Until Christ be formed in you. By these words he soothes their anger; for he does not set aside the former birth, but says that they must be again nourished in the womb, as if they had not yet been fully formed. That Christ should be formed in us is the same thing with our being formed in Christ; for we are born so as to become new creatures in him; and he, on the other hand, is born in us, so that we live his life. Since the true image of Christ, through the superstitions introduced by the false apostles, had been defaced, Paul labors to restore that image in all its perfection and brightness. This is done by the ministers of the gospel, when they give

“milk to babes, and strong meat to them that are of full age,” (Hebrews 5:13, 14,)

and, in short, ought to be their employment during the whole course of their preaching. But Paul here compares himself to a woman in labor, because the Galatians were not yet completely born.

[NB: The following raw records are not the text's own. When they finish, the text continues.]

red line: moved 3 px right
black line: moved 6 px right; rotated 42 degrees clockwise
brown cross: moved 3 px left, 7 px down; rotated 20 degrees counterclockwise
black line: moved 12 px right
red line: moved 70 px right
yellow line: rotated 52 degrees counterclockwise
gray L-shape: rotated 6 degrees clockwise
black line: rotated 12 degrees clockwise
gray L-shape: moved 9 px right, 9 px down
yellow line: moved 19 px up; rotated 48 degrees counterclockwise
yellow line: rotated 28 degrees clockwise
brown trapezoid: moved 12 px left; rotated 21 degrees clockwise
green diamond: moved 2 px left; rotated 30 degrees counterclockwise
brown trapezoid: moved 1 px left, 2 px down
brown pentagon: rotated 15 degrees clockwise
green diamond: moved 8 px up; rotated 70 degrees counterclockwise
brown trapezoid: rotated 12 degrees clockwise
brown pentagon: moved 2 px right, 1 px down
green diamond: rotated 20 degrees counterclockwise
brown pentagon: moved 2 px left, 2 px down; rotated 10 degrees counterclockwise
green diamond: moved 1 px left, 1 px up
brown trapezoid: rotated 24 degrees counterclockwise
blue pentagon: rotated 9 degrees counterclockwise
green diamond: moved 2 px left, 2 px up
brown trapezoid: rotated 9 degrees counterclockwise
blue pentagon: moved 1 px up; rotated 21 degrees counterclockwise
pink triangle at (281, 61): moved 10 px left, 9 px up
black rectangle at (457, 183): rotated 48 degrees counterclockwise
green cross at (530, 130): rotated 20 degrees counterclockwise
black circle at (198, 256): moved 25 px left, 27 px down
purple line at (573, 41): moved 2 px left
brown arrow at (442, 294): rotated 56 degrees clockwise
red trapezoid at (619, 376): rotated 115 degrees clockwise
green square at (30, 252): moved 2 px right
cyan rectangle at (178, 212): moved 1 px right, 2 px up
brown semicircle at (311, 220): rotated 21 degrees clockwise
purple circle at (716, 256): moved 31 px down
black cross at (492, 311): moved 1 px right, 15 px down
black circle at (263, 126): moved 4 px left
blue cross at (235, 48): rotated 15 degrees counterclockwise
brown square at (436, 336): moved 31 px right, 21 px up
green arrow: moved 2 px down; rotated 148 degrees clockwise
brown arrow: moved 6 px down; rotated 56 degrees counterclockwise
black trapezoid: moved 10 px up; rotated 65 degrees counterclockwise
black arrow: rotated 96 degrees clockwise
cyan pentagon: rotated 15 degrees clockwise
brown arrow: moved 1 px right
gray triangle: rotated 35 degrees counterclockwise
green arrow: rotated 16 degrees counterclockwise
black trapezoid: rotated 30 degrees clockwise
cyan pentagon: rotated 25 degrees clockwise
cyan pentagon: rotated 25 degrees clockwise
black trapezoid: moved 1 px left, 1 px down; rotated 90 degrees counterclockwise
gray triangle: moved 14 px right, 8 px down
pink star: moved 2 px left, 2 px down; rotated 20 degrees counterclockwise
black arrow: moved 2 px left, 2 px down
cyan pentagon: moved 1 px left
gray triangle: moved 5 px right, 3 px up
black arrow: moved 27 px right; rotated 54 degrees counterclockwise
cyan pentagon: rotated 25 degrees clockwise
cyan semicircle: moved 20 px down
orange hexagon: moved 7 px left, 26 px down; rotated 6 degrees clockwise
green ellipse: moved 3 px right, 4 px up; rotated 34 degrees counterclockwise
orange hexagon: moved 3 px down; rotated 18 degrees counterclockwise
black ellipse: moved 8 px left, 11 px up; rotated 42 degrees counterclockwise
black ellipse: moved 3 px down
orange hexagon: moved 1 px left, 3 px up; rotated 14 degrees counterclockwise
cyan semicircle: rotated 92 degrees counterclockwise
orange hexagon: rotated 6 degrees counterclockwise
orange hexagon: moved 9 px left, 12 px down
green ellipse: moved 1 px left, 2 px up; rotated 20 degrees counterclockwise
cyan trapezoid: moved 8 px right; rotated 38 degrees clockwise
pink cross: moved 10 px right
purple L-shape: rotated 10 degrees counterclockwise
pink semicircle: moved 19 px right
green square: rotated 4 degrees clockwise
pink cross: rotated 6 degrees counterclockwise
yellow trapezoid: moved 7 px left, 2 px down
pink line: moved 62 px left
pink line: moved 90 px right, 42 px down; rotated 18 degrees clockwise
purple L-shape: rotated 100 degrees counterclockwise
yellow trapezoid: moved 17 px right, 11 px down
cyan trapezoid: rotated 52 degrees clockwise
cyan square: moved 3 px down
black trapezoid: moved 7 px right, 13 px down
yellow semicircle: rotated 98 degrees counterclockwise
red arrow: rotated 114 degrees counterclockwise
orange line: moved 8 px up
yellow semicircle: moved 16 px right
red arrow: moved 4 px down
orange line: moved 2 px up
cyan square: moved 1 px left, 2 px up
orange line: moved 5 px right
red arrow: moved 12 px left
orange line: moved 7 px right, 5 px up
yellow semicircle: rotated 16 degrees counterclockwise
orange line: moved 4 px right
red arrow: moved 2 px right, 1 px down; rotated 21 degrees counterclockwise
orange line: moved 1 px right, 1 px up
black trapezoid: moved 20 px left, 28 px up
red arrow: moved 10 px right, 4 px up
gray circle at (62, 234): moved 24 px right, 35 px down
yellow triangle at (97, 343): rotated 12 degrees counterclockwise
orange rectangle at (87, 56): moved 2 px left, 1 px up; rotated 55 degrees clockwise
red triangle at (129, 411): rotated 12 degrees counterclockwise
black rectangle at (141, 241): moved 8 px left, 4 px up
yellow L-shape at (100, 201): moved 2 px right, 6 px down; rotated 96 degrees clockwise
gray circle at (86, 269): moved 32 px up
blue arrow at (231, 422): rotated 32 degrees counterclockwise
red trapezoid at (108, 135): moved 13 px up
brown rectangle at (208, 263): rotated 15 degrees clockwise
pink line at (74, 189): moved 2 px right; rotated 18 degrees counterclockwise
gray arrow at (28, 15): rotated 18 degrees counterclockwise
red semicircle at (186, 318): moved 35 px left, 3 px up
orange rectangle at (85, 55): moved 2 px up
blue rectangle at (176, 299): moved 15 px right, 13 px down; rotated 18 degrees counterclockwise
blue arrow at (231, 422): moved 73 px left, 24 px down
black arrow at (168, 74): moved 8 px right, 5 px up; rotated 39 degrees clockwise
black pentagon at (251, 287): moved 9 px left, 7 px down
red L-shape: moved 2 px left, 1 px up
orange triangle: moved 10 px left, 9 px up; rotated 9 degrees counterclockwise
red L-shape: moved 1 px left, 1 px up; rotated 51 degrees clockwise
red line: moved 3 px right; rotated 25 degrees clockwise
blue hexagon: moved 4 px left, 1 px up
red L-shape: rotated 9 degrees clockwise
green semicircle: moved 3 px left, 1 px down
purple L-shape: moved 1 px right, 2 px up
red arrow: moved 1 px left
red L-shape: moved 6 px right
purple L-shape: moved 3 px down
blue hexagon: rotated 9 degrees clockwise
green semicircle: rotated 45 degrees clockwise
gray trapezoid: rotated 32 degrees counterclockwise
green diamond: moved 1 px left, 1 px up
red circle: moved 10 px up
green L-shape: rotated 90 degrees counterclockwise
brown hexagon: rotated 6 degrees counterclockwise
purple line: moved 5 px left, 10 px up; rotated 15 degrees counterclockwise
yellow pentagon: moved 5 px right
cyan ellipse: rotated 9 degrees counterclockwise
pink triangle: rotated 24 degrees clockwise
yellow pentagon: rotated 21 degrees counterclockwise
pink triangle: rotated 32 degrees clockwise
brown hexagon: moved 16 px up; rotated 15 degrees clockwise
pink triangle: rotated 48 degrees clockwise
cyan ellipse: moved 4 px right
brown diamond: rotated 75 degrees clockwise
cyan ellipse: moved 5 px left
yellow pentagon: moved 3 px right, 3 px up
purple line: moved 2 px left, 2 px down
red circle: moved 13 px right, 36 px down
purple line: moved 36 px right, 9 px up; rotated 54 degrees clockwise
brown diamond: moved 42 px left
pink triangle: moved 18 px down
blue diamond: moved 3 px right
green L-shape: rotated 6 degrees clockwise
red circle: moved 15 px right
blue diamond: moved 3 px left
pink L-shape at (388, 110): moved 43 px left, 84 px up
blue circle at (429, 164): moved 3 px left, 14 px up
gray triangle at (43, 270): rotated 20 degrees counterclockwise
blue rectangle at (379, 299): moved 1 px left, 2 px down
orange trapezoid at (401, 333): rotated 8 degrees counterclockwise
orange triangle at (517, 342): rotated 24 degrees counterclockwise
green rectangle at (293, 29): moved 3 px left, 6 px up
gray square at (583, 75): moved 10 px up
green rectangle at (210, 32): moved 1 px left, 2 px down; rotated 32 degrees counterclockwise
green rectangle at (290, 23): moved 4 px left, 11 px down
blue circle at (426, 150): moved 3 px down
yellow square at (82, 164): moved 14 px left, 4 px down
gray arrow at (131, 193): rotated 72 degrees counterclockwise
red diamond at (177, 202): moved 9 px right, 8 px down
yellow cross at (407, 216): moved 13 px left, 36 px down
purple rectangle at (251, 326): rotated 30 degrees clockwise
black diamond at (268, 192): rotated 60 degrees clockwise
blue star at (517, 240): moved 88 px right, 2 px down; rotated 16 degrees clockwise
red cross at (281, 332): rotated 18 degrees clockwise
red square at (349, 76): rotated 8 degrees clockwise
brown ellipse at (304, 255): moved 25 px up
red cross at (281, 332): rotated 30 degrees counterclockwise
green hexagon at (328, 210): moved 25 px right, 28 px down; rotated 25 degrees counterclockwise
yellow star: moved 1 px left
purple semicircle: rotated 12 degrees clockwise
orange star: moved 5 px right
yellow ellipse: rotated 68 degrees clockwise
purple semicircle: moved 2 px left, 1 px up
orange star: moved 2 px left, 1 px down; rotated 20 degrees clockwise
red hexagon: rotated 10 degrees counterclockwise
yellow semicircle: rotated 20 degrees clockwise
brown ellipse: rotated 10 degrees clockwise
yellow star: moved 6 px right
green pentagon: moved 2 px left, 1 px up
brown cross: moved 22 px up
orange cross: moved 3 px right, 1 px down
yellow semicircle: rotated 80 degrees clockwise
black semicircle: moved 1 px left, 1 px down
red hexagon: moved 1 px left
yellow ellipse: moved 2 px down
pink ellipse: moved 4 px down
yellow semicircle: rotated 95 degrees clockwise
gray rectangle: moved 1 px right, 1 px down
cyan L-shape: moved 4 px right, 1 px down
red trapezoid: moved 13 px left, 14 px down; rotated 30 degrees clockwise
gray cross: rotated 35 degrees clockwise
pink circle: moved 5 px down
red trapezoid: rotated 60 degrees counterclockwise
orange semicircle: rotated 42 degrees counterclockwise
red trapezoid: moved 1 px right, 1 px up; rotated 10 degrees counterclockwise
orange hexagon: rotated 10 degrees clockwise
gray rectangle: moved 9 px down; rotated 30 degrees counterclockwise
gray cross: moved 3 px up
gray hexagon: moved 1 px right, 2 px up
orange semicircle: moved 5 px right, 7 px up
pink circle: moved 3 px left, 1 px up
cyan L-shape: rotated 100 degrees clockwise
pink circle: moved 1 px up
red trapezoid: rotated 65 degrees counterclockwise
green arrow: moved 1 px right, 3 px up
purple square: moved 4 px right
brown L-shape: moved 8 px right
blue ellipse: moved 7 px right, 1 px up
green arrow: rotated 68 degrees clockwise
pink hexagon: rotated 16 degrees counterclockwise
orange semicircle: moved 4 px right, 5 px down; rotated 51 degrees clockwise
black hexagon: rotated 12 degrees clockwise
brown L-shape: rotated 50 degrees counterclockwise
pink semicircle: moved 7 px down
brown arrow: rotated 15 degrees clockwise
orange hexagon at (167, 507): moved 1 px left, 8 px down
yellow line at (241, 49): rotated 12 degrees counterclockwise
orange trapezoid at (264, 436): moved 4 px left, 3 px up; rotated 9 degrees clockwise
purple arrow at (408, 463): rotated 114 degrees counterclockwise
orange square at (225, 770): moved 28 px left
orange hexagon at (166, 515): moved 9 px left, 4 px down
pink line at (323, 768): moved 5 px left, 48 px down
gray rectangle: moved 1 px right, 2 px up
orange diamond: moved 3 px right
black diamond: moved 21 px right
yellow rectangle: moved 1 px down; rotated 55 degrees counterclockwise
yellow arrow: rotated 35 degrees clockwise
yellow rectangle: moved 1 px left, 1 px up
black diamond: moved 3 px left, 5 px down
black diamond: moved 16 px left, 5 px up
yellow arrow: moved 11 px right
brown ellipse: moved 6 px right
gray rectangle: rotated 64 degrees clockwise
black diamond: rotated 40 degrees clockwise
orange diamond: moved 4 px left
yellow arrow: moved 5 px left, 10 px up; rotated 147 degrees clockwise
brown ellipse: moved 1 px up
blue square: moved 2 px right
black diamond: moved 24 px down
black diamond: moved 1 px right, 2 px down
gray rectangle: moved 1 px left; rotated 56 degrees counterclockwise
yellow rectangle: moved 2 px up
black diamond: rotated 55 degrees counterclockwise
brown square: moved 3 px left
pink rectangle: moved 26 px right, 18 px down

This is a remarkable passage for illustrating the efficacy of the Christian ministry. True, we are “born of God,” (1 John 3:9;) but, because he employs a minister and preaching as his instruments for that purpose, he is pleased to ascribe to them that work which Himself performs, through the power of his Spirit, in co-operation with the labors of man. Let us always attend to this distinction, that, when a minister is contrasted with God, he is nothing, and can do nothing, and is utterly useless; but, because the Holy Spirit works efficaciously by means of him, he comes to be regarded and praised as an agent. Still, it is not what he can do in himself, or apart from God, but what God does by him, that is there described. If ministers wish to do anything, let them labor to form Christ, not to form themselves, in their hearers. The writer is now so oppressed with grief, that he almost faints from exhaustion without completing his sentence.